## Required task
Return every line of the records below unchanged, leaving out the pictures.

────────────────────────────────────────

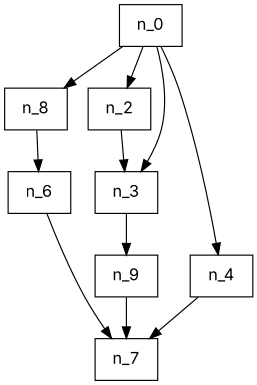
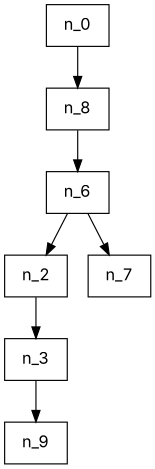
  strict digraph {
    cpathlen=130
    deadline=130
    fontname=Inter
    period=124
    workload=205
    node [factor=0.470393 fontname=Inter marked=0 object=1 shape=rectangle threads=1 visited=0 wcet=32 wcetone=32]
    edge [fontname=Inter]
    n_0 [distance=32 height=0.5 texlbl="${d:32, n_0 = \langle o_1, c_1:32, c(1):32, F:0.47 \rangle}$" width=0.75]
    n2 [distance=58 factor=0.193343 height=0.5 label=n_8 object=2 texlbl="${d:58, n_1 = \langle o_2, c_1:26, c(1):26, F:0.19 \rangle}$" wcet=26 wcetone=26 width=0.75]
    n_2 [distance=64 height=0.5 texlbl="${d:64, n_2 = \langle o_1, c_1:32, c(1):32, F:0.47 \rangle}$" width=0.75]
    n_3 [distance=81 factor=0.333014 height=0.5 object=0 texlbl="${d:81, n_3 = \langle o_0, c_1:17, c(1):17, F:0.33 \rangle}$" wcet=17 wcetone=17 width=0.75]
-   n_4 [distance=49 factor=0.333014 height=0.5 object=0 texlbl="${d:49, n_4 = \langle o_0, c_1:17, c(1):17, F:0.33 \rangle}$" wcet=17 wcetone=17 width=0.75]
    n_6 [distance=90 height=0.5 texlbl="${d:90, n_6 = \langle o_1, c_1:32, c(1):32, F:0.47 \rangle}$" width=0.75]
    n7 [distance=98 factor=0.333014 height=0.5 label=n_9 object=0 texlbl="${d:98, n_5 = \langle o_0, c_1:17, c(1):17, F:0.33 \rangle}$" wcet=17 wcetone=17 width=0.75]
    n_7 [distance=130 height=0.5 texlbl="${d:130, n_7 = \langle o_1, c_1:32, c(1):32, F:0.47 \rangle}$" width=0.75]
    n_0 -> n2
-   n_0 -> n_2
-   n_0 -> n_3
-   n_0 -> n_4
+   n_6 -> n_2
    n2 -> n_6
    n_2 -> n_3
    n_3 -> n7
-   n_4 -> n_7
    n_6 -> n_7
-   n7 -> n_7
  }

────────────────────────────────────────

## Full answer
  strict digraph {
    cpathlen=130
    deadline=130
    fontname=Inter
    period=124
    workload=205
    node [factor=0.470393 fontname=Inter marked=0 object=1 shape=rectangle threads=1 visited=0 wcet=32 wcetone=32]
    edge [fontname=Inter]
    n_0 [distance=32 height=0.5 texlbl="${d:32, n_0 = \langle o_1, c_1:32, c(1):32, F:0.47 \rangle}$" width=0.75]
    n2 [distance=58 factor=0.193343 height=0.5 label=n_8 object=2 texlbl="${d:58, n_1 = \langle o_2, c_1:26, c(1):26, F:0.19 \rangle}$" wcet=26 wcetone=26 width=0.75]
    n_2 [distance=64 height=0.5 texlbl="${d:64, n_2 = \langle o_1, c_1:32, c(1):32, F:0.47 \rangle}$" width=0.75]
    n_3 [distance=81 factor=0.333014 height=0.5 object=0 texlbl="${d:81, n_3 = \langle o_0, c_1:17, c(1):17, F:0.33 \rangle}$" wcet=17 wcetone=17 width=0.75]
-   n_4 [distance=49 factor=0.333014 height=0.5 object=0 texlbl="${d:49, n_4 = \langle o_0, c_1:17, c(1):17, F:0.33 \rangle}$" wcet=17 wcetone=17 width=0.75]
    n_6 [distance=90 height=0.5 texlbl="${d:90, n_6 = \langle o_1, c_1:32, c(1):32, F:0.47 \rangle}$" width=0.75]
    n7 [distance=98 factor=0.333014 height=0.5 label=n_9 object=0 texlbl="${d:98, n_5 = \langle o_0, c_1:17, c(1):17, F:0.33 \rangle}$" wcet=17 wcetone=17 width=0.75]
    n_7 [distance=130 height=0.5 texlbl="${d:130, n_7 = \langle o_1, c_1:32, c(1):32, F:0.47 \rangle}$" width=0.75]
    n_0 -> n2
-   n_0 -> n_2
-   n_0 -> n_3
-   n_0 -> n_4
+   n_6 -> n_2
    n2 -> n_6
    n_2 -> n_3
    n_3 -> n7
-   n_4 -> n_7
    n_6 -> n_7
-   n7 -> n_7
  }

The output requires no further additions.